A constellation of organizations like the New Georgia Project, Asian Americans Advancing Justice, Black Voters Matter and Stacey Abrams’ Fair Fight have been credited for increasing turnout in a state that last went blue in 1992. After Abrams narrowly lost the governor’s race to then-Secretary of State Brian Kemp, she set to work addressing what she saw as efforts to suppress the votes of minorities, young people and poor people in the state.
“We’ve been able to make great strides in mitigating many of the harms we saw perpetrated against Georgia voters in 2018, from purging to closure of polling places to mismanagement and underfunding of resources for polling locations,” Abrams told NPR a day before the general election.
The increase in voter registration was also attributable to the full implementation of the Motor Voter Act in 2016 under then Republican Gov. Nathan Deal. Allowing applicants for drivers’ licenses to automatically register disproportionately expanded the number of voters who lean Democratic, according to the Wall Street Journal. But it has likely led to increased turnout across the board.
Mijente plans to knock on the doors of all 290,000 Latino households in Georgia.
Meanwhile, Republican Sens. Kelly Loeffler and David Perdue are firing up their base.
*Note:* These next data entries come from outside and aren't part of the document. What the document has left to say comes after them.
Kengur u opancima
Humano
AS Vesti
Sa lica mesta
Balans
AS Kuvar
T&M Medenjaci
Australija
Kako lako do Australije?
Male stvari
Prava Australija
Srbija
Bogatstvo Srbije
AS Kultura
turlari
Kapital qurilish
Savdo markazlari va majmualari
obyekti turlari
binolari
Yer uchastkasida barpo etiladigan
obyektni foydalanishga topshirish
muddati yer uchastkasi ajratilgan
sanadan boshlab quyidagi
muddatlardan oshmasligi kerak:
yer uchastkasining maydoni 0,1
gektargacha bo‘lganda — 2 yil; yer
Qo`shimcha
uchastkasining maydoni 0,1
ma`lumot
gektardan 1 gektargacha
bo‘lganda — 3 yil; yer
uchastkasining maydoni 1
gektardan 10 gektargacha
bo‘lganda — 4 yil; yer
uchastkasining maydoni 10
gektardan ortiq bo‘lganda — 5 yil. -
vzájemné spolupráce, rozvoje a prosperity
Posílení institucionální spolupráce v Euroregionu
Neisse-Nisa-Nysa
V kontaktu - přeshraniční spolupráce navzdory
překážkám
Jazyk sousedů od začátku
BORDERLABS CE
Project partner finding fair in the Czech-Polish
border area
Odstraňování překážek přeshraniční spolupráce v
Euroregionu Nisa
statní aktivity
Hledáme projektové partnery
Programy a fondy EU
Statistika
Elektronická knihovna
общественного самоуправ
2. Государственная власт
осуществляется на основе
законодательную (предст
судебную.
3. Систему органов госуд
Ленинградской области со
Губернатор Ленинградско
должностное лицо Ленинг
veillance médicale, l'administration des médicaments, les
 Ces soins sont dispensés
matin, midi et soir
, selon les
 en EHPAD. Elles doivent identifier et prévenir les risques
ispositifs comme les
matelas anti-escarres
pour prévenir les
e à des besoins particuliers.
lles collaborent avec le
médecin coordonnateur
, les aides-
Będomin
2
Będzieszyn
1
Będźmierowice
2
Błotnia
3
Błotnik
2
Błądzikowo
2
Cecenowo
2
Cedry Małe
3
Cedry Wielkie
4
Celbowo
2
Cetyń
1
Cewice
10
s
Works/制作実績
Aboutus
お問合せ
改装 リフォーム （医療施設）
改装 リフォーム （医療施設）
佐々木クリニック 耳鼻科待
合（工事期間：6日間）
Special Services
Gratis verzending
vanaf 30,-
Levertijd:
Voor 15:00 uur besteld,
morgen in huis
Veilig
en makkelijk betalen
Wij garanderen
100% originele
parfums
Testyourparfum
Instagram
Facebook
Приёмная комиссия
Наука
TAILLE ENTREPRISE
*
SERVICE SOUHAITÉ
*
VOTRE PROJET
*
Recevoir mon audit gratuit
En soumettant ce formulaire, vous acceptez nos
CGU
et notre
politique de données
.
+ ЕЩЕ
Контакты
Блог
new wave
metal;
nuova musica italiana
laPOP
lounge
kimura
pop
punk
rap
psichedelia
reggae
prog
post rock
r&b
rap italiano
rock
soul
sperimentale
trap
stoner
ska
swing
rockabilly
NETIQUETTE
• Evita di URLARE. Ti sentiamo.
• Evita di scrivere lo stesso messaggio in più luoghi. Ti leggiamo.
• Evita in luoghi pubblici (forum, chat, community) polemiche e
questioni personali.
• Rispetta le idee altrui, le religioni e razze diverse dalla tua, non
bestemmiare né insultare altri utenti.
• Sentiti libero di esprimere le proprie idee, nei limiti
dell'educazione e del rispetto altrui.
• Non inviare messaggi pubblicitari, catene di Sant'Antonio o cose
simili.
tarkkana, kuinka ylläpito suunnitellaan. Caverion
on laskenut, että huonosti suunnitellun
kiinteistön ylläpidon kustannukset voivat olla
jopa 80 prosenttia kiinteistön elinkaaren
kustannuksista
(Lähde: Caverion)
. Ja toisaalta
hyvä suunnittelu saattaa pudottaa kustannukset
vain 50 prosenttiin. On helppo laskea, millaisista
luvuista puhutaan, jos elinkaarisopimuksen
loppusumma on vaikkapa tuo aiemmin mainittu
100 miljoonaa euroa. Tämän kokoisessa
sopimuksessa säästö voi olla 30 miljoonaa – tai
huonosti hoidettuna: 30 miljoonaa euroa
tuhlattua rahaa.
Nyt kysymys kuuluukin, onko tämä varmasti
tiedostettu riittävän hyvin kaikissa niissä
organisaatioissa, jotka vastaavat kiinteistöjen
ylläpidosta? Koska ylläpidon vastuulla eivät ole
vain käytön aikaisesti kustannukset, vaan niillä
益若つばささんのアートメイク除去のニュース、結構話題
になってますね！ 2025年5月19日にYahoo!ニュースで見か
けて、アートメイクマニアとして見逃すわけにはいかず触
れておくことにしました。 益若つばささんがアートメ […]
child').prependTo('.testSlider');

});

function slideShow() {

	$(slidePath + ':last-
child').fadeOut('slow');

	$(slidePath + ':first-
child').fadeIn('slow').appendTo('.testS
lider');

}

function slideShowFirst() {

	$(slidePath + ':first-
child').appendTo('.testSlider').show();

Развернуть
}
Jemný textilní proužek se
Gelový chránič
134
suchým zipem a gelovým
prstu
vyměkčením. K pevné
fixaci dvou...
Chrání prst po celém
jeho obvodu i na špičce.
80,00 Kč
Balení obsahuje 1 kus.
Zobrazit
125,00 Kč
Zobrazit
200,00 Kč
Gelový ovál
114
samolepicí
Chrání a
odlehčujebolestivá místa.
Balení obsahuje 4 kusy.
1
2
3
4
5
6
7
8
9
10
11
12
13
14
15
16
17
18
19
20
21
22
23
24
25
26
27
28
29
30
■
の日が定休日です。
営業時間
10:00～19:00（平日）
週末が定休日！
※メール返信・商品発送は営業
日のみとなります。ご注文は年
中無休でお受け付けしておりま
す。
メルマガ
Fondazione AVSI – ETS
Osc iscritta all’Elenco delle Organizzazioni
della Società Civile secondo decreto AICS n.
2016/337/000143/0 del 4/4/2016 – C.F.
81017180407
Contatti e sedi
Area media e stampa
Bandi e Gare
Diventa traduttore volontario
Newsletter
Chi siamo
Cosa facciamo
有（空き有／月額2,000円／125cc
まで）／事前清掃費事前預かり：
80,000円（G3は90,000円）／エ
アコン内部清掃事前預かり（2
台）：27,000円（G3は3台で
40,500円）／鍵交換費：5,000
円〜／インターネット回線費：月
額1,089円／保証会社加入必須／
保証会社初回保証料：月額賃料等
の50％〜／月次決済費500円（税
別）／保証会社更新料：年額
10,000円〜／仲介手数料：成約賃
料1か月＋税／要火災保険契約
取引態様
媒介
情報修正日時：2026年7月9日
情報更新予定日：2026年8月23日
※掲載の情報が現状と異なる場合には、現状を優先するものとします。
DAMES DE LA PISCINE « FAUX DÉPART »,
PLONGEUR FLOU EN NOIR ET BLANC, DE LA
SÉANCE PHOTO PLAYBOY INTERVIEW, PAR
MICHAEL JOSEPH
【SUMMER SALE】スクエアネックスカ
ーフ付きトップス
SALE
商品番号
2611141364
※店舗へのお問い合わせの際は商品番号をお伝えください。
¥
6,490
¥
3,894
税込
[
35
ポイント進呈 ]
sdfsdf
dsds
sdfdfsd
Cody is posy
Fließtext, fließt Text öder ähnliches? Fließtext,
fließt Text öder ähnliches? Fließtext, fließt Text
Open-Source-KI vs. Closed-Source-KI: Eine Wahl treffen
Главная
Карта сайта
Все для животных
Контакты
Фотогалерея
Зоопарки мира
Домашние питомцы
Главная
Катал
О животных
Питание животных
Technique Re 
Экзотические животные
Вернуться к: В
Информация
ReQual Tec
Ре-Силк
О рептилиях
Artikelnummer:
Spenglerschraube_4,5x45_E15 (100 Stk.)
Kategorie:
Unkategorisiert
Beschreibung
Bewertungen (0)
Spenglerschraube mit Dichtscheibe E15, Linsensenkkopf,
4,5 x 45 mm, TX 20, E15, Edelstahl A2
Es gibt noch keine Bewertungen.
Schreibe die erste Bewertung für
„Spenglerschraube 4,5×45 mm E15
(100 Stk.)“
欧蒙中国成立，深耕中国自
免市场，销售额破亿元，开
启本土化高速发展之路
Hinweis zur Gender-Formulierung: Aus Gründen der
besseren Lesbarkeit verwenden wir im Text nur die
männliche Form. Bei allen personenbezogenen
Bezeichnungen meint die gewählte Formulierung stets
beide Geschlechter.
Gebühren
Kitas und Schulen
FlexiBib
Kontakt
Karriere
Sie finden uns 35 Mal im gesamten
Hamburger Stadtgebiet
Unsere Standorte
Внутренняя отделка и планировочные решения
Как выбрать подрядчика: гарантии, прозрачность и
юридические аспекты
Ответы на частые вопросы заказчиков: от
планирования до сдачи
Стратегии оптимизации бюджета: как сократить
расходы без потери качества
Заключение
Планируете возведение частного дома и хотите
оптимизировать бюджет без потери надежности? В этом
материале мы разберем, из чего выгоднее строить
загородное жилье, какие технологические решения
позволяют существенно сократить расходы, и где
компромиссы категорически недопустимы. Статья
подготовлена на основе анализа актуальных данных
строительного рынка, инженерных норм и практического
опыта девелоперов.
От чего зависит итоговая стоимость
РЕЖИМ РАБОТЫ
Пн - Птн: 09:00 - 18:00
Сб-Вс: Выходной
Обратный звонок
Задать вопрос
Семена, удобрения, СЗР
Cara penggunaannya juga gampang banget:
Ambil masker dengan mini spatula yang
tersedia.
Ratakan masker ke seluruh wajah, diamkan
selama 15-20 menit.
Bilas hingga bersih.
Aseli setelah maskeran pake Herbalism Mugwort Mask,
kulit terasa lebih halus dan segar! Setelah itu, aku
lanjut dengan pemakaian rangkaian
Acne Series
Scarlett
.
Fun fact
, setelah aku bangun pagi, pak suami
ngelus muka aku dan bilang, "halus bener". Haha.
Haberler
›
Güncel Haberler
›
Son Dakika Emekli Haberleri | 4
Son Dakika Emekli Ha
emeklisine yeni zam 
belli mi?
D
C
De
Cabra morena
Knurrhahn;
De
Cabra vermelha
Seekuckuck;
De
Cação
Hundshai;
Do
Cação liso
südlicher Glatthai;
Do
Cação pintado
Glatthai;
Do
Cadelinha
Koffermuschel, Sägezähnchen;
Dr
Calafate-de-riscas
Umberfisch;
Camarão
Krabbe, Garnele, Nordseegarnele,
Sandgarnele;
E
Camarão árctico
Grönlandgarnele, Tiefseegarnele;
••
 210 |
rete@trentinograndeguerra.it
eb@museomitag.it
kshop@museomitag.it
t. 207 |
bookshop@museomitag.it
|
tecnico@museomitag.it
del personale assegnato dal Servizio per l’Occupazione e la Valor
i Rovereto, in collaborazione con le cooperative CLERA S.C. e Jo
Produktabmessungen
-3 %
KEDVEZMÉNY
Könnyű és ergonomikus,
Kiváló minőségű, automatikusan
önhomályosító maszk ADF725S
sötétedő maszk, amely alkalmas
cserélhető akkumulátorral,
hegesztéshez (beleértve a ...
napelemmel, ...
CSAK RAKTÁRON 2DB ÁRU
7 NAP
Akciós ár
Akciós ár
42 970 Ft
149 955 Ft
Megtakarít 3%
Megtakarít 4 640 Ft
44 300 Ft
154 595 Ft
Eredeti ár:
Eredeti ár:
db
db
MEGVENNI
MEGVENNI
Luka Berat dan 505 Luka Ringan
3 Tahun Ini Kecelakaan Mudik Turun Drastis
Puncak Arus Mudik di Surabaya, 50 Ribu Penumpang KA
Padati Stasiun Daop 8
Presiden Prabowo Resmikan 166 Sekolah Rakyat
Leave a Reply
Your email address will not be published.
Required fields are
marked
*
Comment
They call themselves the “firewall” that stands between their constituents and the far left, even though Ossoff and Warnock have been rallying voters in support of a relatively moderate agenda of economic relief, protecting people with pre-existing conditions and getting the pandemic under control.
It’s the high stakes around this election that has created a consensus on the Democratic side about the importance of the canvass. Democrats will need to campaign in maximum overdrive to have a chance of winning back control of the Senate. “If the Democrats can’t get at least the same level of turnout that they got in the presidential election, there is absolutely no way that they win the Senate races,” says Huber.
Unzueta Carrasco says she does not feel anyone should risk their life to knock on doors. But for some of her canvassers, the status quo is also fraught with peril, and that creates its own motivation. In addition to highlighting the presidential race in November, Mijente targeted two incumbent sheriffs in Cobb and Gwinnett counties whose cooperation agreements with the U.S. Customs and Border Protection have “created an atmosphere of terror for immigrants going about their lives,” Azadeh Shahshahani, a lawyer with Project South, an advocacy group based in Atlanta, told NPR. Those campaigns resulted in the election of the first Black sheriffs in those counties.
“Our communities are used to measuring risk,” Unzueta Carrasco said. “When we were figuring out whether to door knock or not, what’s at stake definitely came into the picture.”